INTEL X86,为什么对齐访问和非对齐访问性能一样?

INTEL X86,why do align access and non-align access have same performance?

来自 INTEL CPU 手册(Intel® 64 and IA-32 Architectures Software Developer's Manual Volume 3 (3A, 3B, 3C & 3D):System Programming Guide 8.1.1),它说“非对齐数据访问将严重影响处理器的性能”。然后我做一个测试来证明这一点。但结果是对齐和非对齐数据访问具有相同的性能。为什么???有人可以帮忙吗?我的代码如下所示:

#include <iostream>
#include <stdint.h>
#include <time.h>
#include <chrono>
#include <string.h>
using namespace std;

static inline int64_t get_time_ns()
{
    std::chrono::nanoseconds a = std::chrono::high_resolution_clock::now().time_since_epoch();
    return a.count();
}
int main(int argc, char** argv)
{
    if (argc < 2) {
        cout << "Usage:./test [01234567]" << endl;
        cout << "0 - aligned, 1-7 - nonaligned offset" << endl;
        return 0;
    }
    uint64_t offset = atoi(argv[1]);
    cout << "offset = " << offset << endl;
    const uint64_t BUFFER_SIZE = 800000000;
    uint8_t* data_ptr = new uint8_t[BUFFER_SIZE];
    if (data_ptr == nullptr) {
        cout << "apply for memory failed" << endl;
        return 0;
    }
    memset(data_ptr, 0, sizeof(uint8_t) * BUFFER_SIZE);
    const uint64_t LOOP_CNT = 300;
    cout << "start" << endl;
    auto start = get_time_ns();
    for (uint64_t i = 0; i < LOOP_CNT; ++i) {
        for (uint64_t j = offset; j <= BUFFER_SIZE - 8; j+= 8) { // align:offset = 0 nonalign: offset=1-7
            volatile auto tmp = *(uint64_t*)&data_ptr[j]; // read from memory
            //mov rax,QWORD PTR [rbx+rdx*1] // rbx+rdx*1 = 0x7fffc76fe019 
            //mov QWORD PTR [rsp+0x8],rax 
            ++tmp;
            //mov rcx,QWORD PTR [rsp+0x8] 
            //add rcx,0x1 
            //mov QWORD PTR [rsp+0x8],rcx
            *(uint64_t*)&data_ptr[j] = tmp; // write to memory
            //mov rcx,QWORD PTR [rbx+rdx*1],rcx
        }
    }
    auto end = get_time_ns();
    cout << "time elapse " << end - start << "ns" << endl;
    return 0;
}

结果:

offset = 0
start
time elapse 32991486013ns
offset = 1
start
time elapse 34089866539ns
offset = 2
start
time elapse 34011790606ns
offset = 3
start
time elapse 34097518021ns
offset = 4
start
time elapse 34166815472ns
offset = 5
start
time elapse 34081477780ns
offset = 6
start
time elapse 34158804869ns
offset = 7
start
time elapse 34163037004ns

在大多数现代 x86 内核上,对齐和未对齐的性能相同仅当访问不跨越特定的内部边界.
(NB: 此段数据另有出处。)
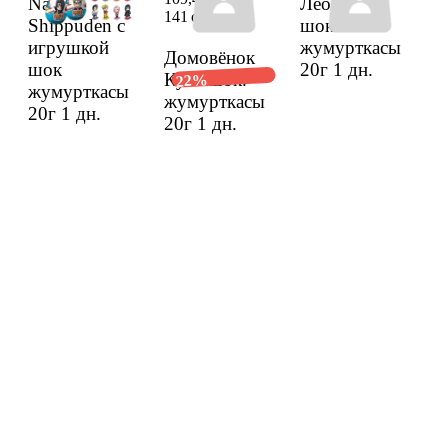
Naruto
Лео и Тиг
141 сом
Shippuden с
шок.
игрушкой
жумурткасы
Домовёнок
шок
20г
1 дн.
Кузя шок.
22%
жумурткасы
жумурткасы
20г
1 дн.
20г
1 дн.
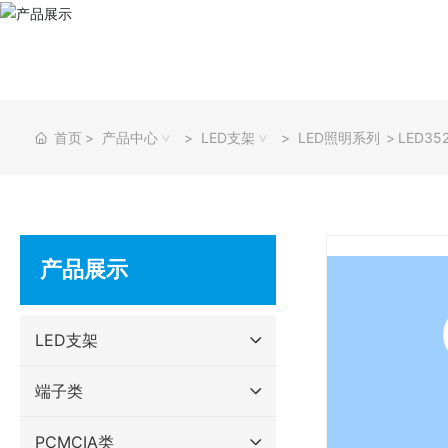
首页
产品中心
LED支架
LED照明系列
LED3
产品展示
LED支架
端子类
PCMCIA类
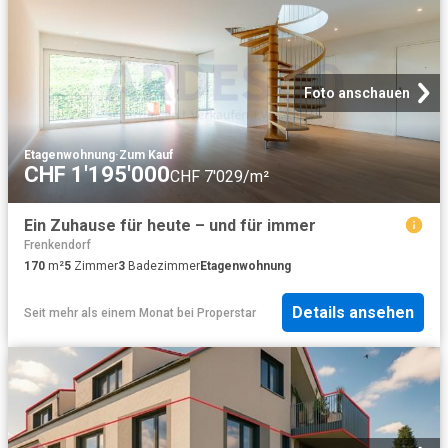
Foto anschauen
Etagenwohnung
·
Zum Kauf
CHF 1'195'000
CHF 7'029/m²
Ein Zuhause für heute – und für immer
Frenkendorf
170
m²
5
Zimmer
3
Badezimmer
Etagenwohnung
Details ansehen
Seit mehr als einem Monat
bei
Properstar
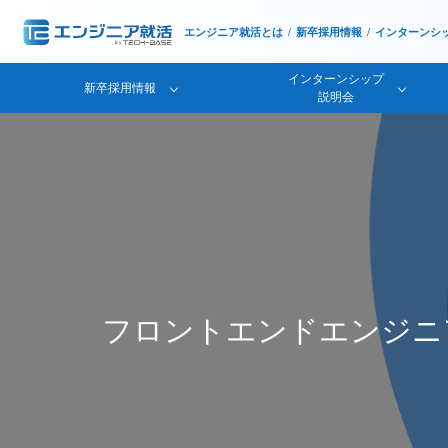
エンジニア就活とは
新卒採用情報
インターンシ
インターンシップ
新卒採用情報
説明会
フロントエンドエンジニ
内部边界的确切大小根据相关 CPU 的核心架构而有所不同,但在过去十年的英特尔 CPU 上,相关边界是 64 字节缓存线。也就是说,完全属于 64 字节缓存行的访问执行相同的操作,无论它们是否对齐。

但是,如果(必然未对齐)访问 跨越 Intel 芯片上的高速缓存行边界,则会在延迟和吞吐量方面付出大约 2 倍的代价。这种惩罚的底线影响取决于周围的代码,通常远小于 2 倍,有时接近于零。如果还跨越 4K 页面边界,这种适度的惩罚可能会大得多。

对齐访问永远不会跨越这些边界,因此不会受到这种惩罚。

总体情况与 AMD 芯片类似,尽管相关边界在一些最近的芯片上小于 64 字节,并且加载和存储的边界不同。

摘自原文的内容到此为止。